Ctrl-VI: Controllable Video Synthesis via Variational Inference
Haoyi Duan, Yunzhi Zhang, Yilun Du, Jiajun Wu
TL;DR
Ctrl-VI tackles flexible user control in video synthesis by framing generation as sampling from a target distribution formed by a product of backbones, i.e., $p^*(x|y) \propto \prod_i p^{(i)}(x|y^{(i)})$, and minimizing $ \mathrm{KL}(q||p^*)$ via an annealed sequence of targets. It combines SVGD with a context-conditioned factorization to reduce multimodal modes and improve 3D consistency, enabling mixed inputs from text, images, camera trajectories, and 3D asset trajectories. The framework instantiates backbones for image-to-video, depth/flow, and trajectory conditioning, with adaptive masks and context priors. Experiments show Ctrl-VI yields improved controllability, diversity, and scene coherence compared to fixed-form baselines and PoE approaches, and extends to longer sequences with robust background fidelity.
Abstract
Many video workflows benefit from a mixture of user controls with varying granularity, from exact 4D object trajectories and camera paths to coarse text prompts, while existing video generative models are typically trained for fixed input formats.

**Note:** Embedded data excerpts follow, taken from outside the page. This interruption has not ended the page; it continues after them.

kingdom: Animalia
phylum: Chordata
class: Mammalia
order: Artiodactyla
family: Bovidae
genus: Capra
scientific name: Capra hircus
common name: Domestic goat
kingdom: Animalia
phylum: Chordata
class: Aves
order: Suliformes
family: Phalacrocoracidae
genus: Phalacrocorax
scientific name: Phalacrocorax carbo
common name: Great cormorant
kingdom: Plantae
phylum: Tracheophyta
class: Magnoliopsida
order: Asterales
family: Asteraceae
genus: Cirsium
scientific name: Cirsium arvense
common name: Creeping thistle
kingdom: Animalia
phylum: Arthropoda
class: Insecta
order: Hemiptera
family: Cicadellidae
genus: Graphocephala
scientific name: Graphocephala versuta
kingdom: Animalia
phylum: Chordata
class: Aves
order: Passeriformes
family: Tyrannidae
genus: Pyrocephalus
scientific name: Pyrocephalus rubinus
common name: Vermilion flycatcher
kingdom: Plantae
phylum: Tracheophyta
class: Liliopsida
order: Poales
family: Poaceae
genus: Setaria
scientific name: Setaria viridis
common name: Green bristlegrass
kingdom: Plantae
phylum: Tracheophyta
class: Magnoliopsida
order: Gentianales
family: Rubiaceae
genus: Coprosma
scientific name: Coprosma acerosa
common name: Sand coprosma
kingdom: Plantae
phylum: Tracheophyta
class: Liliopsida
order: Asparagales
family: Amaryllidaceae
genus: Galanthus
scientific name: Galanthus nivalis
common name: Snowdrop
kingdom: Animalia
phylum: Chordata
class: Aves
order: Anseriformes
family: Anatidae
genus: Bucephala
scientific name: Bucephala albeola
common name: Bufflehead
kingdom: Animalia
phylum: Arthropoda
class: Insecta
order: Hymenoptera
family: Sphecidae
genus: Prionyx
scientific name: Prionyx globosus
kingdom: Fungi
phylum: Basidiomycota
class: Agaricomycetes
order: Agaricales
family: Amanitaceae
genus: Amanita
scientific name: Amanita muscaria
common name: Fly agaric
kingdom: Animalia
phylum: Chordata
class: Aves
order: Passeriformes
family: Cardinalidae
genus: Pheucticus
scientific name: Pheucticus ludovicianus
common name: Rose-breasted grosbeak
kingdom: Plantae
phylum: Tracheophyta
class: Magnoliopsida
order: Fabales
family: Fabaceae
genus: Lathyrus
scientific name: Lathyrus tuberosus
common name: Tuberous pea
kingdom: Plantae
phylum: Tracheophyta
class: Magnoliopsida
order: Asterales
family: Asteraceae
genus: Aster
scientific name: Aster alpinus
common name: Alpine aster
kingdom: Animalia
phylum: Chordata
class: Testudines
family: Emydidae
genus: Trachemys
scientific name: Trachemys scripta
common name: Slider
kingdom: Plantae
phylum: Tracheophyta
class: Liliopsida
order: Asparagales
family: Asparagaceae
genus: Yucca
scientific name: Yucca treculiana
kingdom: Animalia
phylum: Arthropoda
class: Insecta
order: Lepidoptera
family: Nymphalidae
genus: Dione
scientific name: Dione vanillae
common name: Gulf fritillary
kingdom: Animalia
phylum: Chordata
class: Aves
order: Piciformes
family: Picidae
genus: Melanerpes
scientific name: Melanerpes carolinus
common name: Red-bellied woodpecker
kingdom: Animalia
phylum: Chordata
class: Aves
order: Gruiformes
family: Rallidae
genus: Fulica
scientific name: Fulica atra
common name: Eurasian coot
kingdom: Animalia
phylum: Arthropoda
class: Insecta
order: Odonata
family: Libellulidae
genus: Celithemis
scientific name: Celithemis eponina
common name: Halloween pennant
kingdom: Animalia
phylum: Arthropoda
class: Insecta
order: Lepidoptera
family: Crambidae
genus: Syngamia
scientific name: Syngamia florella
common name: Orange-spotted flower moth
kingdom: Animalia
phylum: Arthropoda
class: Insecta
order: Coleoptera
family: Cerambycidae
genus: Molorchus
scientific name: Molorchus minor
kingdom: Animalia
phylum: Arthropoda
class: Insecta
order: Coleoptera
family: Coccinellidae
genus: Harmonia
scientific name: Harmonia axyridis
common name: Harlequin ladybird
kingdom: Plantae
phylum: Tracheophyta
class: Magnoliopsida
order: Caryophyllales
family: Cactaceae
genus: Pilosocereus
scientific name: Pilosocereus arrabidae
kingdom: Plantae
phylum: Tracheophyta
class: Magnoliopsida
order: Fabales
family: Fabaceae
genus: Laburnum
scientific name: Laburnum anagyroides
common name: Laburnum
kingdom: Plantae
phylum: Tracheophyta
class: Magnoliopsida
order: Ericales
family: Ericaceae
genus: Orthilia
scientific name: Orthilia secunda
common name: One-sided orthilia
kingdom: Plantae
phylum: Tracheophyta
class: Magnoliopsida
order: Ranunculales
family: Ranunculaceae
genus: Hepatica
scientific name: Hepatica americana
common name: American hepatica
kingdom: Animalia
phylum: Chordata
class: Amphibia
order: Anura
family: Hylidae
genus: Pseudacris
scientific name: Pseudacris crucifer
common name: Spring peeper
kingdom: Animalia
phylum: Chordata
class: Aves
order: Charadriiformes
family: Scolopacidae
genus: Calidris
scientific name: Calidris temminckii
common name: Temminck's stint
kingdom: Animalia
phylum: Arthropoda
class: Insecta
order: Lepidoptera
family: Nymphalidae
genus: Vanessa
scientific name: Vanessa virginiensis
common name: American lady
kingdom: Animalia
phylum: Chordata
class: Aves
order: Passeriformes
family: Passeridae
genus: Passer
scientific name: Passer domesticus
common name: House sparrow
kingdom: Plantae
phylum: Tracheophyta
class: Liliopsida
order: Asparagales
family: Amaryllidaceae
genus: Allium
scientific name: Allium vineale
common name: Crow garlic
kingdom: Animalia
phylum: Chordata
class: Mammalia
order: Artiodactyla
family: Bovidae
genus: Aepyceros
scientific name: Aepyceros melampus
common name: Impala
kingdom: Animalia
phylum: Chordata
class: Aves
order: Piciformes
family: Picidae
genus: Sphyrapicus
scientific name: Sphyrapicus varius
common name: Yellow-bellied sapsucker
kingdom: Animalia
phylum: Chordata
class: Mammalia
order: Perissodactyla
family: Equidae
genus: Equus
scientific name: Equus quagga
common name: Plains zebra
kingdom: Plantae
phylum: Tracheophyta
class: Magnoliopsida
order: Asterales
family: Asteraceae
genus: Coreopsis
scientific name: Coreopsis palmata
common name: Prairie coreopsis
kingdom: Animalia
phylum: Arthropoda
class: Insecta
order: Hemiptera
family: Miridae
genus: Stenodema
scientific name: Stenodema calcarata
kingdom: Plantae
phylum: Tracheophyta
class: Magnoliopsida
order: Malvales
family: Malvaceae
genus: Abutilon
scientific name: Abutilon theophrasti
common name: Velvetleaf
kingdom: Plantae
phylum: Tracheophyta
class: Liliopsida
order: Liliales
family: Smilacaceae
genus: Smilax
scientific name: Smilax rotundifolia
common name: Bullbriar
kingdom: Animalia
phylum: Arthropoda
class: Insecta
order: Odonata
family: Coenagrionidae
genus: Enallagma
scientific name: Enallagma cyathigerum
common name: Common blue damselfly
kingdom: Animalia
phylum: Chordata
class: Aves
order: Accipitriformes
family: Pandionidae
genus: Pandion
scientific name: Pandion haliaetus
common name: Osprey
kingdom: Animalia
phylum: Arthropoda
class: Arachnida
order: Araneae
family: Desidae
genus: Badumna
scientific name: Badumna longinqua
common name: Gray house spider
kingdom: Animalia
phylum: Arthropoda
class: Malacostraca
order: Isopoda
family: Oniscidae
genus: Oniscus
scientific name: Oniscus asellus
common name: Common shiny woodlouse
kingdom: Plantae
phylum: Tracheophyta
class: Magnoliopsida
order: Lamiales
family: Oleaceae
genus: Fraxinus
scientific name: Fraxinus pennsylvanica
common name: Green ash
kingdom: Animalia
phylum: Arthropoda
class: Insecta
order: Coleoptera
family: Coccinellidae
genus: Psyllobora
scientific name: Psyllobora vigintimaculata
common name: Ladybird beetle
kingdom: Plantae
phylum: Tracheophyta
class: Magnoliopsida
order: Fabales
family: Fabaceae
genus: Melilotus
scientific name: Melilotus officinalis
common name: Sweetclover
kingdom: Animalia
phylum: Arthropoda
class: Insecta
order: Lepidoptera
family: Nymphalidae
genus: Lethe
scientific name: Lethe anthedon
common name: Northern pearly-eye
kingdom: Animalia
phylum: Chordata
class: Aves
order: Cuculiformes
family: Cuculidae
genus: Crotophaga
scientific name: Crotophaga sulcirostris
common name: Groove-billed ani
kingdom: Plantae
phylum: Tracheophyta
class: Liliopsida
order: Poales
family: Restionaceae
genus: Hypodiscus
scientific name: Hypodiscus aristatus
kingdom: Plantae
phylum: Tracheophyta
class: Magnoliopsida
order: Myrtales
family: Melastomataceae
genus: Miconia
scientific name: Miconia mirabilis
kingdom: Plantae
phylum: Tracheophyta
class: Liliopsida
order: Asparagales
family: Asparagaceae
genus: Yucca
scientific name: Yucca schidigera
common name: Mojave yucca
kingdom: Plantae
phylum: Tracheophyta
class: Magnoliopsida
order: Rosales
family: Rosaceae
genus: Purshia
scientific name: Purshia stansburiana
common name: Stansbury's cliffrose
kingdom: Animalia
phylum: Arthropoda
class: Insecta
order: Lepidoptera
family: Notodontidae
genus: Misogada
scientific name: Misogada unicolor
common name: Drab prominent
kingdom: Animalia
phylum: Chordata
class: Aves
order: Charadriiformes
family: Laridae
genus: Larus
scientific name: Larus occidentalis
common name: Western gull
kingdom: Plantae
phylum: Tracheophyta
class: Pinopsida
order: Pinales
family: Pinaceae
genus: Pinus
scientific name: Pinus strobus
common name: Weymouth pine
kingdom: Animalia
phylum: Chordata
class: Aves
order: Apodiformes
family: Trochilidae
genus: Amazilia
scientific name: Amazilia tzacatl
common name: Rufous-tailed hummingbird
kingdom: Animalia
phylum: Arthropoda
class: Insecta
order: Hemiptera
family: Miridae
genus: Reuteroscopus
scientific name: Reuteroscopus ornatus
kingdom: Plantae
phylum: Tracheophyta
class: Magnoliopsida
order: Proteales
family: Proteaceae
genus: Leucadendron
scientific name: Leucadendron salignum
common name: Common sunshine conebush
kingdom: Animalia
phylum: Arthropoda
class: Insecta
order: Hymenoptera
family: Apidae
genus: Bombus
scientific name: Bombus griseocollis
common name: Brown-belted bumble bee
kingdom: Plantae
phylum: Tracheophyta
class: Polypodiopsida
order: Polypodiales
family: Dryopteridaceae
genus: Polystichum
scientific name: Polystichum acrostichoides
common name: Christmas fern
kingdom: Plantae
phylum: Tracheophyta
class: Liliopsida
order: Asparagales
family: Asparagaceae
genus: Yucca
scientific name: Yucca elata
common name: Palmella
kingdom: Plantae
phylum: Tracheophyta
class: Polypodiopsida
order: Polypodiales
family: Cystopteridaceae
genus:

We develop Ctrl-VI, a video synthesis method that addresses this need and generates samples with high controllability for specified elements while maintaining diversity for under-specified ones. We cast the task as variational inference to approximate a composed distribution, leveraging multiple video generation backbones to account for all task constraints collectively. To address the optimization challenge, we break down the problem into step-wise KL divergence minimization over an annealed sequence of distributions, and further propose a context-conditioned factorization technique that reduces modes in the solution space to circumvent local optima. Experiments suggest that our method produces samples with improved controllability, diversity, and 3D consistency compared to prior works.